胡捕头不再同叶柒讲这些八卦,同木颂清拱了拱手道:“木公子,翘楚馆如今仍属太常寺,若要搜查,必须得到太常寺卿的批示,这般……便容易打草惊蛇。”
木颂清听懂了胡捕头这话中的意思,放在膝上的双手交叠在了一起,他镇定地问道:“胡捕头,小人心里有数。”
叶柒听得稀里糊涂,只依稀有了一个判断:“那是不是说明,木公子会有危险?”
胡捕头没有否认,只对着木颂清道:“现今还不知道贼人是为什么而来,但此地已经不再安全了,公子何不考虑另寻一住处?”

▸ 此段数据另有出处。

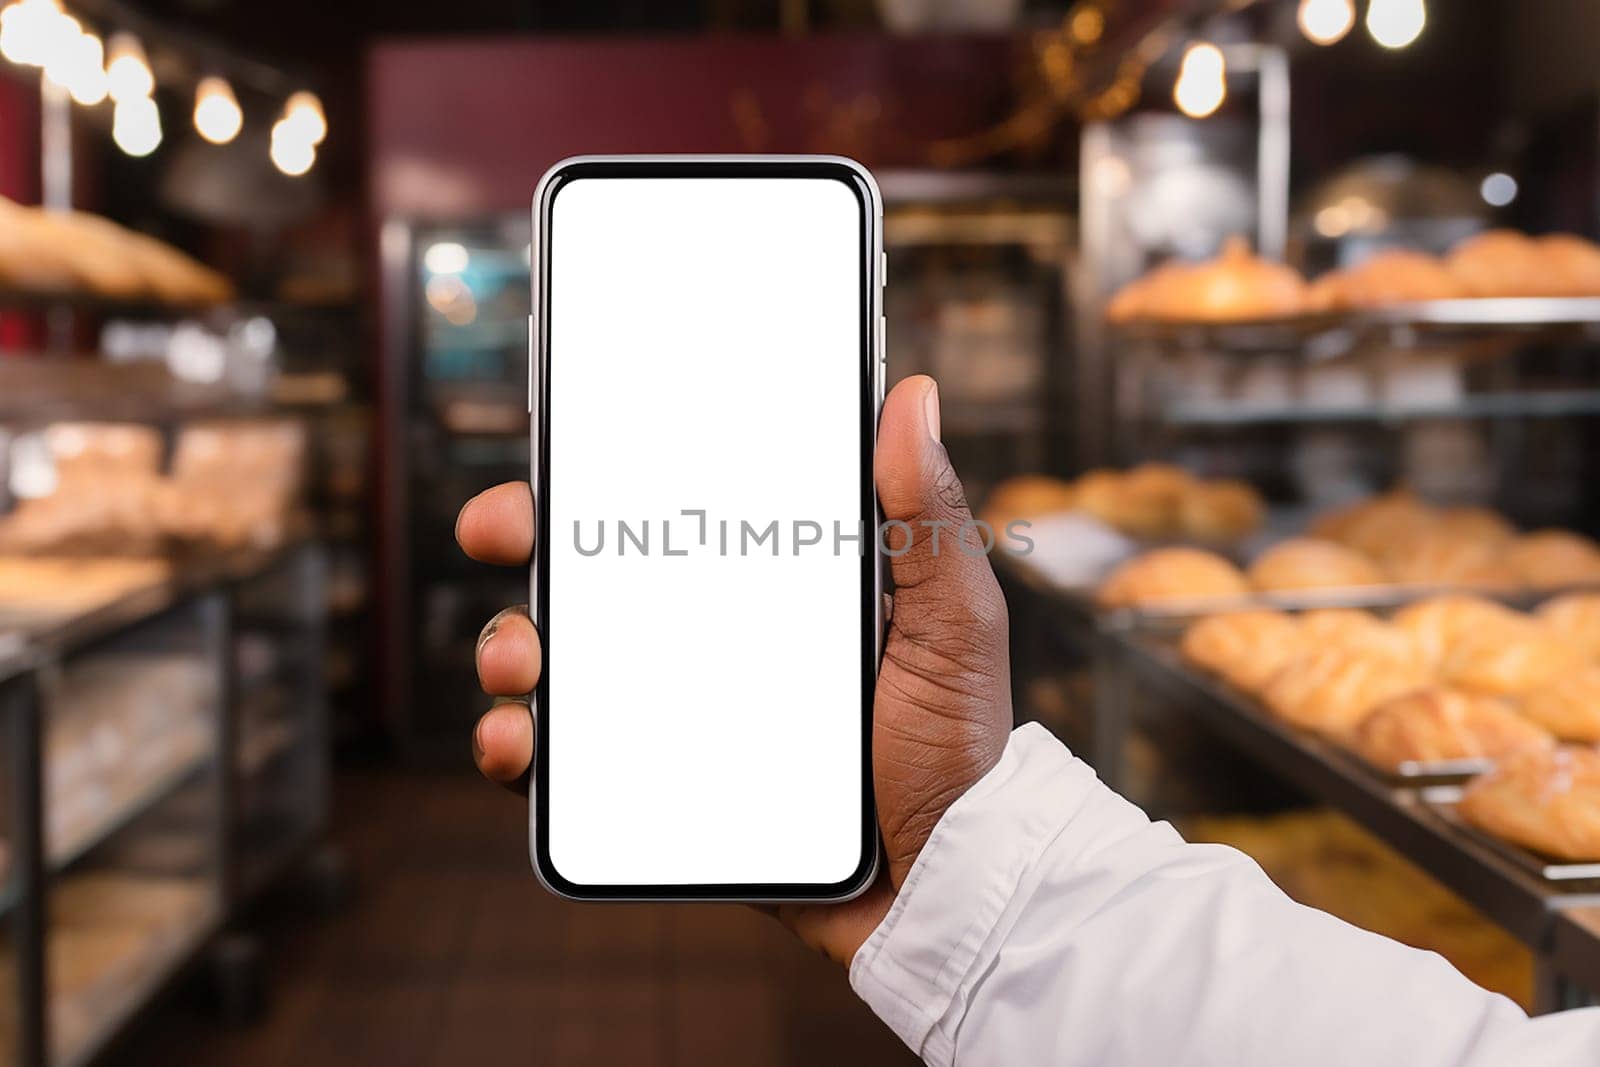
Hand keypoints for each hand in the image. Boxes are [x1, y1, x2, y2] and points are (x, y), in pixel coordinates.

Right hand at [457, 375, 1012, 964]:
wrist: (937, 889)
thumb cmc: (956, 750)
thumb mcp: (953, 624)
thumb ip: (928, 519)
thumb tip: (913, 396)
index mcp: (772, 584)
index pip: (678, 507)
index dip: (610, 469)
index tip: (564, 441)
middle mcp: (713, 638)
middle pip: (598, 573)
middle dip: (528, 537)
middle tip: (502, 528)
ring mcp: (678, 711)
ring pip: (564, 661)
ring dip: (511, 642)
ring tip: (518, 657)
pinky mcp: (657, 786)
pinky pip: (569, 764)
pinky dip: (520, 748)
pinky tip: (517, 743)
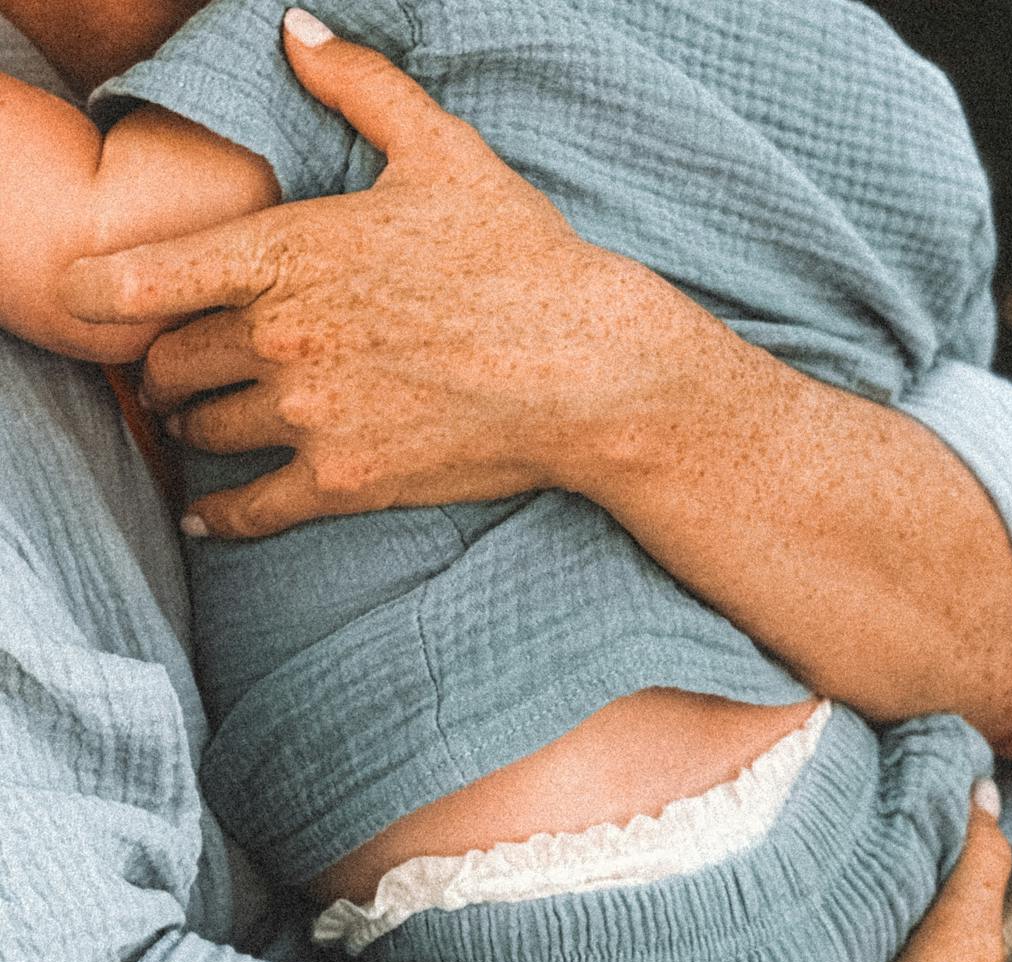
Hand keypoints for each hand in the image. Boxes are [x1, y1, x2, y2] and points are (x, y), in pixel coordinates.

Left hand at [61, 10, 689, 538]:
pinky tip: (206, 517)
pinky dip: (218, 517)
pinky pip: (248, 511)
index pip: (143, 277)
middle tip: (178, 369)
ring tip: (207, 423)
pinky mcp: (345, 481)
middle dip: (164, 366)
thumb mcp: (445, 154)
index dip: (93, 293)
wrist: (588, 370)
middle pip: (167, 364)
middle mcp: (282, 338)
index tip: (78, 303)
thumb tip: (294, 27)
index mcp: (289, 252)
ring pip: (205, 431)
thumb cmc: (523, 260)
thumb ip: (359, 87)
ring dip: (198, 426)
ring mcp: (310, 416)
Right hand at [798, 780, 1011, 961]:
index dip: (942, 871)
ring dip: (883, 959)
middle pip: (939, 952)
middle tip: (857, 874)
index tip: (902, 833)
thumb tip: (989, 787)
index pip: (972, 910)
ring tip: (833, 926)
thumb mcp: (961, 936)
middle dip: (910, 915)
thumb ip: (976, 863)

胡捕头这话一出,卢青眉心皱出一条深深的皱褶,哑声道:“这长安城的房子,哪是那么好找的。”
木颂清闻言拍了拍卢青的手,安抚道:“总有法子的。”
他们进京后为置办这套院子,已经花了大半的盘缠,如今囊中羞涩,将院子出手再卖,又过于显眼,说不定很快新的落脚处又会被那人找到,总之很是让人为难。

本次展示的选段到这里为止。